Various studies across the globe have suggested that high protein intake in early infancy could lead to a higher number of fat cells in the child as it grows, leading to obesity and other disorders.

“Of late there has been a lot of research on the adverse effects of high protein intake in infants. Some studies suggest that excess protein intake during this time can lead to obesity in later years. A high protein intake at infancy is linked with a higher number of fat cells in the child as it grows and increases the release of insulin and IGF-1 (a hormone produced mainly by the liver that behaves in a way similar to insulin). This leads to increased weight gain and obesity which is then accompanied by a range of health issues such as diabetes, and heart disease,” explains Dr Bhaskar Shenoy, consultant paediatrician and head, Department of Pediatrics, Manipal Hospital.

Formula feed ,which is high in protein, is particularly harmful, according to experts. On the other hand breast milk’s protein content, although low, appears to match the growth requirements of babies. Moreover, breast milk’s composition is dynamic and changes in response to feeding and during lactation, supporting the changing growth and developmental needs of the baby. This does not happen with formula, they explain.

“Formula feeds that are available are nowhere close to breastmilk, when it comes to meeting a baby’s requirements.
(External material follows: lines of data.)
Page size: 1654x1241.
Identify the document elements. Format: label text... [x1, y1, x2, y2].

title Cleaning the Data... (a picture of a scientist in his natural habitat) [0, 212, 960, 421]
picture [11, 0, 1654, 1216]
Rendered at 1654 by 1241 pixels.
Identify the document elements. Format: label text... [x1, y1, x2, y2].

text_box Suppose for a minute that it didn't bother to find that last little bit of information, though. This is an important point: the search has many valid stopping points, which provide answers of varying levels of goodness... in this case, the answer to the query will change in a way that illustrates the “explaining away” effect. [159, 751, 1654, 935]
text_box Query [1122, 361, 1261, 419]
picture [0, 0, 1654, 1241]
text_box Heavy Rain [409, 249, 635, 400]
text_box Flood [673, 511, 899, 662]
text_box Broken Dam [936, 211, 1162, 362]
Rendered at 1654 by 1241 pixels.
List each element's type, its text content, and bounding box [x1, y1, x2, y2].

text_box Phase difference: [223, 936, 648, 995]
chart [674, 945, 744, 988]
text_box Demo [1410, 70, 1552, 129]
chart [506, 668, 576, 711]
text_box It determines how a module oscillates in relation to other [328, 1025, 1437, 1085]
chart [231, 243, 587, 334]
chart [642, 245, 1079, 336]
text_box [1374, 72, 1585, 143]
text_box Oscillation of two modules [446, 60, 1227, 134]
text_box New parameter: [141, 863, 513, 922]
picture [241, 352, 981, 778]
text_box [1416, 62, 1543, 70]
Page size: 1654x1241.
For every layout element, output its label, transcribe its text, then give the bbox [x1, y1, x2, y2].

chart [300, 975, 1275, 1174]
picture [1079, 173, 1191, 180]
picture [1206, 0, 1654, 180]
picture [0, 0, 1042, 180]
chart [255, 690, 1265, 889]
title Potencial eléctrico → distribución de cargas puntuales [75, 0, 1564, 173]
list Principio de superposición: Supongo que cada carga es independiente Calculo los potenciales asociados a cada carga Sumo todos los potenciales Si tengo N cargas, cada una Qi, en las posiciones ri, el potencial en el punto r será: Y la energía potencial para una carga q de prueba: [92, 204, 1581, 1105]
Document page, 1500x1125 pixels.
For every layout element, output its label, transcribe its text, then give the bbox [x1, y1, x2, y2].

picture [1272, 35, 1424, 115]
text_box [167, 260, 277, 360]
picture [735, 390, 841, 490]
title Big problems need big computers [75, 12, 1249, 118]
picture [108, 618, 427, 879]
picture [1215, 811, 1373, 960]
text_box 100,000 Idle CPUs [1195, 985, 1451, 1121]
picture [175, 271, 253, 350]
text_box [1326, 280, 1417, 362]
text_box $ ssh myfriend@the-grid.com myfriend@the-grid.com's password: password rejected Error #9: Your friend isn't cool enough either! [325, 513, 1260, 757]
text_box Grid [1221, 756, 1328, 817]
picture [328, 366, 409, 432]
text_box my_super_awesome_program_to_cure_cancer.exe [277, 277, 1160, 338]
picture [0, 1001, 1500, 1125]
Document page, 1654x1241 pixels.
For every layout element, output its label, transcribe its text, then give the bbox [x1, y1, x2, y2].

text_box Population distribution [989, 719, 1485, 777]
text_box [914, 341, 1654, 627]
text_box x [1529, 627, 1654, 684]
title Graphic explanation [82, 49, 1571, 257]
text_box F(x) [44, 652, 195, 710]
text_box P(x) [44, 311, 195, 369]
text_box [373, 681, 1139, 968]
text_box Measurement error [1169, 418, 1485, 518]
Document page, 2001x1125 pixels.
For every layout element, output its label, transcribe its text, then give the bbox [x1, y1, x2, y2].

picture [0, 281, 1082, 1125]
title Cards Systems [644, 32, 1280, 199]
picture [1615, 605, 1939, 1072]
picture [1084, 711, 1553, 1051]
The amount of protein in formula feed is almost double and produces obesity which in turn is a marker for early onset of disorders like cardiac disease, hypertension, cancer and joint problems,” says Dr Hegde.

Obesity is accompanied by a range of health issues like heart disease, diabetes, and cancer. Alarmingly, it now affects not only adults, but also an increasing number of children. Obesity which is increasing in both the developed and developing world, puts enormous pressure on health professionals as well as federal health budgets.

For children in the 1 to 3 age group, the total protein intake should not be more than five to 20 per cent of their daily calories intake, says Dr Radhakrishna Hegde, Senior Paediatric Consultant, Apollo Hospital Bannerghatta Road.